Think about a personal experience you’ve had with a business. 

Let’s use a new restaurant experience as an example:

You’re trying a new restaurant based on a friend’s recommendation. After a 15-minute wait, you’ve been seated, but a further 20-minutes later, no one has come to take your order. Finally after waiting for 30-minutes at your table, you’ve ordered your meal. You haven’t mentioned the long wait time to your waiter, and they haven’t acknowledged it. The food itself is fine, and you pay and leave.

Chances are, your experience was tainted early-on from your extended wait.

But what if the waiter asked if everything was okay once they approached your table to take your order? At that moment, after waiting 45-minutes, you’re likely to be compelled to express your frustration.

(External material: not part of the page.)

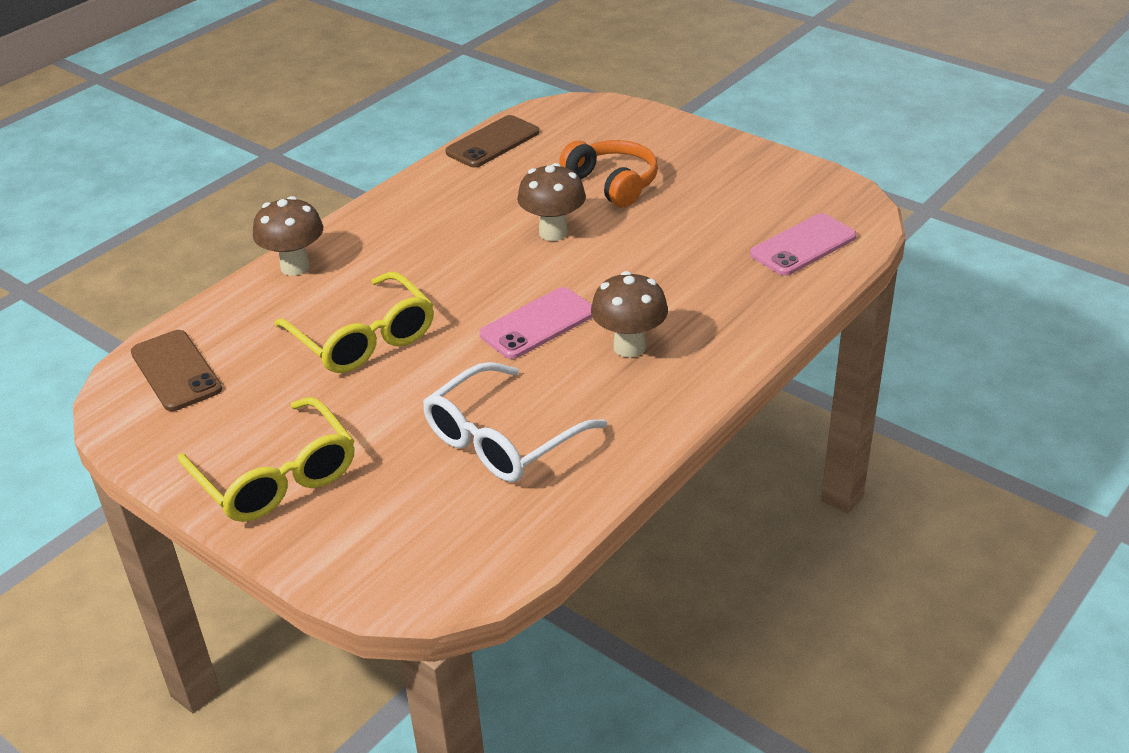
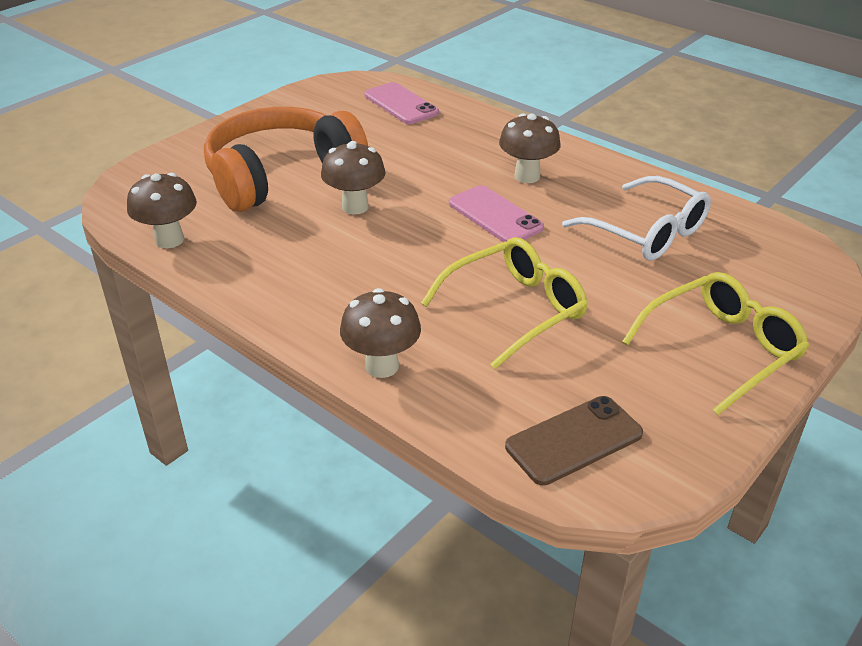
camera: 90 degrees left, 0 degrees up
(493, 142) = (169, 240): brown phone -> brown mushroom
(613, 183) = (281, 176): orange headphones -> orange headphones, size x1.74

And at the same token, the waiter would be likely to apologize and offer some form of compensation for your so-far poor experience.

By asking for feedback in that very moment, the waiter better-understands their patron experience. In this case, their service is much too slow.

Just like this example, tNPS proactively surveys your clients to capture feedback in the moment, so you can take relevant action, based on data.

Recommended reading: Measuring your firm's client satisfaction using NPS

Use NPS and tNPS at your accounting firm for improved results

NPS provides you with an overview of your client satisfaction, which is important in gathering a big-picture perspective, much like Simba and Mufasa viewing the animal kingdom atop Pride Rock in the Lion King.

https://karbonhq.wistia.com/medias/9yirtrf0cp?embedType=iframe&videoFoam=true&videoWidth=640

tNPS is how you can drill into specific areas and understand how you should allocate certain resources to improve specific points in your clients’ journey. tNPS gets into the nitty-gritty, much like when Simba and Nala venture into the Badlands’ elephant graveyard (although with fewer elephant bones and hyenas).

https://karbonhq.wistia.com/medias/myatx6v97o?embedType=iframe&videoFoam=true&videoWidth=640

Both NPS and tNPS are important in ensuring your clients are satisfied enough to recommend your firm to others, and thus, contribute to the growth of your business.